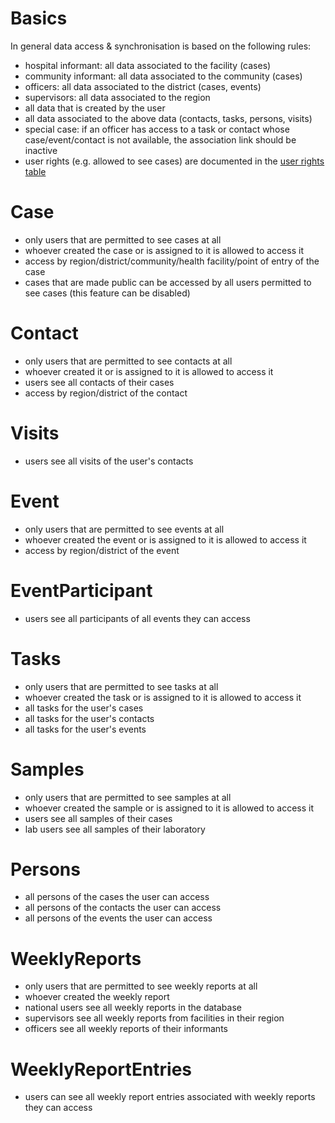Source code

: # Basics
In general data access & synchronisation is based on the following rules:

* hospital informant: all data associated to the facility (cases)
* community informant: all data associated to the community (cases)
* officers: all data associated to the district (cases, events)
* supervisors: all data associated to the region
* all data that is created by the user
* all data associated to the above data (contacts, tasks, persons, visits)
* special case: if an officer has access to a task or contact whose case/event/contact is not available, the association link should be inactive
* user rights (e.g. allowed to see cases) are documented in the [user rights table](sormas-api/src/main/resources/doc/SORMAS_User_Rights.xlsx)

# Case
* only users that are permitted to see cases at all
* whoever created the case or is assigned to it is allowed to access it
* access by region/district/community/health facility/point of entry of the case
* cases that are made public can be accessed by all users permitted to see cases (this feature can be disabled)

# Contact
* only users that are permitted to see contacts at all
* whoever created it or is assigned to it is allowed to access it
* users see all contacts of their cases
* access by region/district of the contact

# Visits
* users see all visits of the user's contacts

# Event
* only users that are permitted to see events at all
* whoever created the event or is assigned to it is allowed to access it
* access by region/district of the event

# EventParticipant
* users see all participants of all events they can access

# Tasks
* only users that are permitted to see tasks at all
* whoever created the task or is assigned to it is allowed to access it
* all tasks for the user's cases
* all tasks for the user's contacts
* all tasks for the user's events

# Samples
* only users that are permitted to see samples at all
* whoever created the sample or is assigned to it is allowed to access it
* users see all samples of their cases
* lab users see all samples of their laboratory

# Persons
* all persons of the cases the user can access
* all persons of the contacts the user can access
* all persons of the events the user can access

# WeeklyReports
* only users that are permitted to see weekly reports at all
* whoever created the weekly report
* national users see all weekly reports in the database
* supervisors see all weekly reports from facilities in their region
* officers see all weekly reports of their informants

# WeeklyReportEntries
* users can see all weekly report entries associated with weekly reports they can access
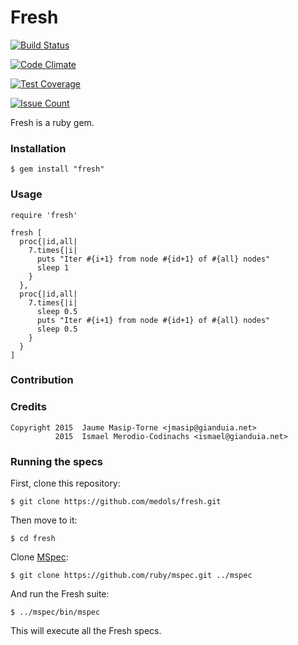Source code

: # Fresh

[![Build Status](https://travis-ci.org/medols/fresh.svg)](https://travis-ci.org/medols/fresh)

[![Code Climate](https://codeclimate.com/github/medols/fresh/badges/gpa.svg)](https://codeclimate.com/github/medols/fresh)

[![Test Coverage](https://codeclimate.com/github/medols/fresh/badges/coverage.svg)](https://codeclimate.com/github/medols/fresh/coverage)

[![Issue Count](https://codeclimate.com/github/medols/fresh/badges/issue_count.svg)](https://codeclimate.com/github/medols/fresh)

Fresh is a ruby gem.

### Installation

    $ gem install "fresh"

### Usage

    require 'fresh'

    fresh [
      proc{|id,all|
        7.times{|i|
          puts "Iter #{i+1} from node #{id+1} of #{all} nodes"
          sleep 1
        }
      },
      proc{|id,all|
        7.times{|i|
          sleep 0.5 
          puts "Iter #{i+1} from node #{id+1} of #{all} nodes"
          sleep 0.5 
        }
      }
    ]

### Contribution

### Credits

    Copyright 2015  Jaume Masip-Torne <jmasip@gianduia.net>
              2015  Ismael Merodio-Codinachs <ismael@gianduia.net>

### Running the specs

First, clone this repository:

    $ git clone https://github.com/medols/fresh.git

Then move to it:

    $ cd fresh

Clone [MSpec](http://github.com/ruby/mspec):

    $ git clone https://github.com/ruby/mspec.git ../mspec

And run the Fresh suite:

    $ ../mspec/bin/mspec

This will execute all the Fresh specs.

> Instructions for the task
Find the line with "# WeeklyReportEntries" in the listing above, then write it out along with every later line through the last one, exactly, omitting pictures.

> Result of the exercise
# WeeklyReportEntries
* users can see all weekly report entries associated with weekly reports they can access
Source code

: # Fresh

[![Build Status](https://travis-ci.org/medols/fresh.svg)](https://travis-ci.org/medols/fresh)

[![Code Climate](https://codeclimate.com/github/medols/fresh/badges/gpa.svg)](https://codeclimate.com/github/medols/fresh)

[![Test Coverage](https://codeclimate.com/github/medols/fresh/badges/coverage.svg)](https://codeclimate.com/github/medols/fresh/coverage)

[![Issue Count](https://codeclimate.com/github/medols/fresh/badges/issue_count.svg)](https://codeclimate.com/github/medols/fresh)

Fresh is a ruby gem.

### Installation

    $ gem install "fresh"

### Usage

    require 'fresh'

    fresh [
      proc{|id,all|
        7.times{|i|
          puts "Iter #{i+1} from node #{id+1} of #{all} nodes"
          sleep 1
        }
      },
      proc{|id,all|
        7.times{|i|
          sleep 0.5 
          puts "Iter #{i+1} from node #{id+1} of #{all} nodes"
          sleep 0.5 
        }
      }
    ]

### Contribution

### Credits

    Copyright 2015  Jaume Masip-Torne <jmasip@gianduia.net>
              2015  Ismael Merodio-Codinachs <ismael@gianduia.net>

### Running the specs

First, clone this repository:

    $ git clone https://github.com/medols/fresh.git

Then move to it:

    $ cd fresh

Clone [MSpec](http://github.com/ruby/mspec):

    $ git clone https://github.com/ruby/mspec.git ../mspec

And run the Fresh suite:

    $ ../mspec/bin/mspec

This will execute all the Fresh specs.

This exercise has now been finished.